The name Cactus comes from the design of a central core or cactus flesh, which connects to application modules or cactus thorns. Some thorns can be used for scientific or engineering applications, while other thorns from a standard computational toolkit provide a range of capabilities, like parallel I/O, data distribution or checkpointing. Proprietary data types are replaced with Cactus variables that maintain their properties independent of hardware architecture or software environment. The user is able to change the program parameters on-the-fly by activating or deactivating individual code modules without the need to recompile the program. Applications, developed on standard workstations or laptops, can be seamlessly run on clusters or supercomputers like an on IBM BlueGene/P with 131,073 cores at the Argonne Leadership Computing Facility (ALCF) in July 2008.
A Mascot data file is an ASCII file containing peak list information and search parameters. It can use peak list formats from a wide range of instrument data systems which it will automatically recognize. The Mascot Generic Format (MGF) lists each MS/MS dataset as pairs of mass and intensity values.
The Mass Spectrum I/O Project (MSIOP) allows for storage and analysis of mass spectrometer data from multiple manufacturers across various platforms using the Cactus framework. It is one attempt to provide open source software to be able to convert data files from various mass spectrometer manufacturers into mzXML. It also uses the Cactus framework and C programming to enable cross platform portability and infrastructural support. This allows it to be deployed without modifications in a wide variety of hardware and software environments and heterogeneous grids.

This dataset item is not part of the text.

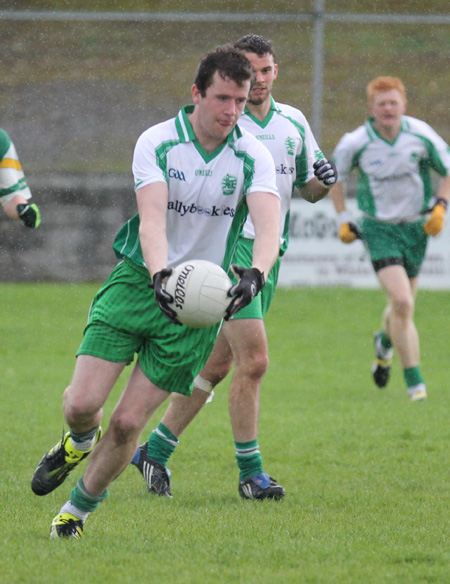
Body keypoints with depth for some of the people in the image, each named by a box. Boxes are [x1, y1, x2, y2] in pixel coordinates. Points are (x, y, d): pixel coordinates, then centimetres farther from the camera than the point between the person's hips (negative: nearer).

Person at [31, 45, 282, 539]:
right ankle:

The mzData standard for the capture of mass spectrometry output data was developed by the PSI. It unites a large number of current formats into a single format but is not a substitute for the raw file formats of the instrument vendors. mzData is stable at version 1.05 and to be merged into mzML.
The mzML format merges the mzData and the mzXML formats. The PSI with participation by ISB, developed mzML by merging the best ideas from each of those two formats. mzML 1.1.0 was released on June 1, 2009.

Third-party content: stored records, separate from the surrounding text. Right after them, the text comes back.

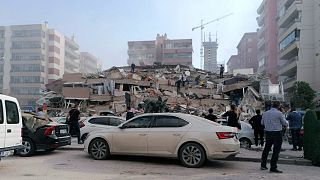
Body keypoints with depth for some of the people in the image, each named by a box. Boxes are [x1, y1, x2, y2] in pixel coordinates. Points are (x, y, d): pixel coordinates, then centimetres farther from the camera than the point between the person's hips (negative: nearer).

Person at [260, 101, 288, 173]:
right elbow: (285, 123, -4)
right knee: (276, 150, -1)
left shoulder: (265, 113, 6)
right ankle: (273, 167, -1)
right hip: (277, 133, -6)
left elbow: (262, 123, 16)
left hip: (268, 132, 6)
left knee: (266, 149, 17)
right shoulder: (279, 113, -10)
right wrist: (286, 124, 18)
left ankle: (263, 165, 25)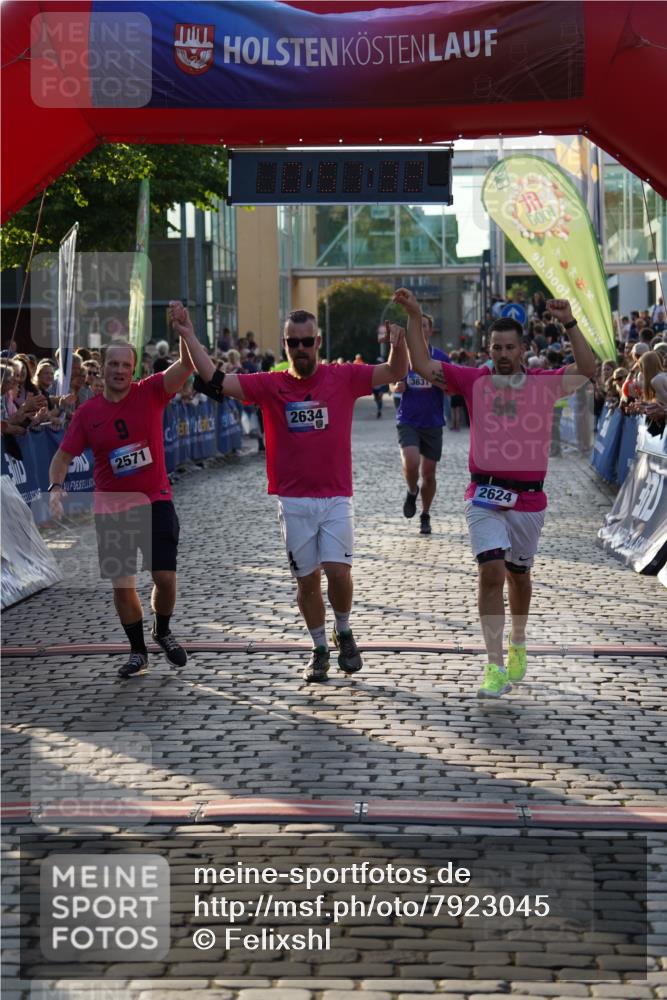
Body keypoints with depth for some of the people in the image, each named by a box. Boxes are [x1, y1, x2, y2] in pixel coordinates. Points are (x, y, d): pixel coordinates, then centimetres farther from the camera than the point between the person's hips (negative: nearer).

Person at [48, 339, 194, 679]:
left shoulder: (150, 393, -7)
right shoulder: (87, 412, -2)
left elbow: (187, 365, -19)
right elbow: (63, 456, 3)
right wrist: (56, 487, -14)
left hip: (155, 501, -1)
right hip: (112, 510, 1)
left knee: (165, 578, -5)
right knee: (121, 584, 5)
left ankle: (163, 632, 26)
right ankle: (138, 651, 22)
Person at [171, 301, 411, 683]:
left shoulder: (343, 378, 1)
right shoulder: (271, 385, 2)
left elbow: (396, 372, -2)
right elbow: (216, 381, -4)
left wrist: (399, 345, -23)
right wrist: (189, 336, -10)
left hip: (336, 497, -1)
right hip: (294, 500, 1)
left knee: (338, 569, -13)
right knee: (307, 579, 6)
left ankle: (344, 632, 14)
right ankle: (320, 649, 22)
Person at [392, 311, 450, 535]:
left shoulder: (441, 357, 1)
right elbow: (394, 383, 16)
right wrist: (398, 386, -8)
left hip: (432, 422, 0)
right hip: (407, 421, 0)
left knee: (428, 473, 5)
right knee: (411, 463, -22)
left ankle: (425, 516, 25)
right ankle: (412, 492, 11)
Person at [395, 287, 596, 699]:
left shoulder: (545, 383, 1)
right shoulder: (475, 381, 2)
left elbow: (587, 370, -10)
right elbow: (422, 364, 2)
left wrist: (569, 323, -19)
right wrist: (414, 318, -7)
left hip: (528, 498, 1)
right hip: (485, 495, -1)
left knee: (518, 575, 15)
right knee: (491, 573, -13)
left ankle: (518, 644, 39)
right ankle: (495, 666, -11)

The mzXML was developed at the Seattle Proteome Center at the Institute for Systems Biology. It is an XML based file format for the storage of proteomics mass spectrometric data, designed to be flexible enough to be used by all mass spectrometry researchers and extendable for future requirements.
The TraML format is for the exchange and transmission of transition lists of selected reaction monitoring (SRM) experiments. This specification is still in an early draft form (mid 2009).
There is obviously a need for a suite of a small number of coherent standards to make results accurate, vendor-independent and directly comparable. A single standard is not possible due to the many parts involved, and the extreme variety of applications. The standards and drafts from PSI/HUPO, OpenMS and NIST are steps in this direction.